This task discusses the state of third-party application development for Phabricator.
Overview
Third-party application development is something we plan to support eventually, but it is not supported today (May 2015), and support is very far away. To provide some sense of how far:
- Internal Applications: Phabricator might be a suitable platform for development of internal (your company only) applications in 1-2 years.
- Released Applications: Phabricator might be suitable as a platform for development of released applications in 2-3 years.
- Web Framework: Phabricator might be suitable as a general-purpose web framework in 3+ years.

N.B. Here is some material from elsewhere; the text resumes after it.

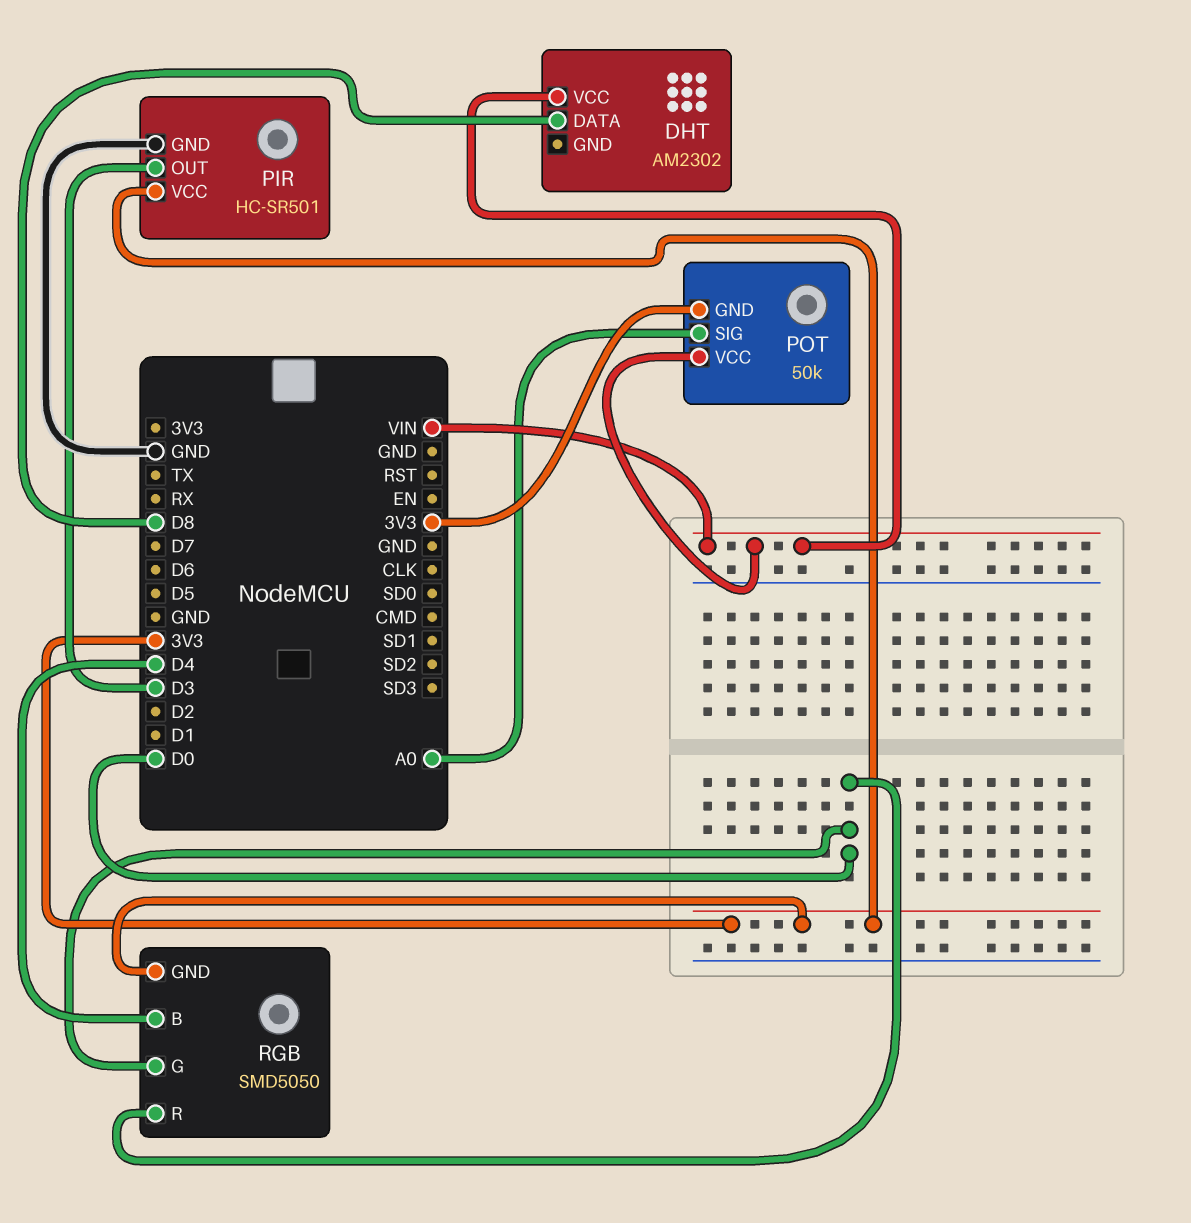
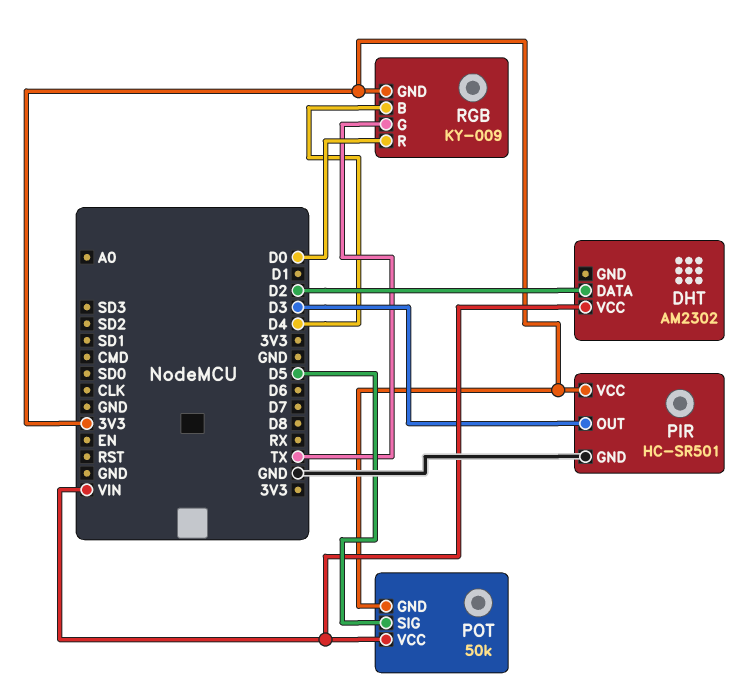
DHT pin DATA: D8 -> D2
POT pin SIG: A0 -> D5
RGB: SMD5050 -> KY-009
RGB pin G: D0 -> TX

The current support, infrastructure, and ecosystem are way behind where they need to be to make developing on Phabricator a reasonable decision. Development today will be plagued by serious problems: unusable APIs, frequent API changes, virtually no documentation, no upstream support, no developer ecosystem, major missing pieces of functionality, and major missing tools.
Long-Term Plans
Phabricator's core is a mostly-modular application platform, and Phabricator's applications are mostly built in an extensible way on top of it. Over time, we have increased modularity and separation of applications, and we plan to continue down this path. When making infrastructure decisions we generally move in this direction, and we consider non-modular parts of the codebase to be technical debt and we are gradually removing them. Eventually, we intend for it to be possible to develop third-party applications which are close to parity with first-party applications.
However, this day is a long way away:
- Phabricator's core does not present stable, public-facing APIs, and we frequently change major parts of internal infrastructure.
- Many critical capabilities are not reasonably available to third-party applications yet. Although we are improving modularity, we aren't fully there, and it will take us a long time to get there.
- There is no documentation, and we will not support third-party development until we're ready for third parties to develop applications.
- There is no system for packaging, versioning, releasing or distributing applications.
- In fact, there's no version system for Phabricator's core.
- Overall, this is not a major priority for us, and the motivation is primarily code quality (that is, modular applications with looser coupling are better for us, too), not providing a public platform. Far more users are interested in bug fixes and features in first-party applications than are interested in third-party development.
These major issues (and many more smaller issues) need to be resolved before we can recommend Phabricator for application development.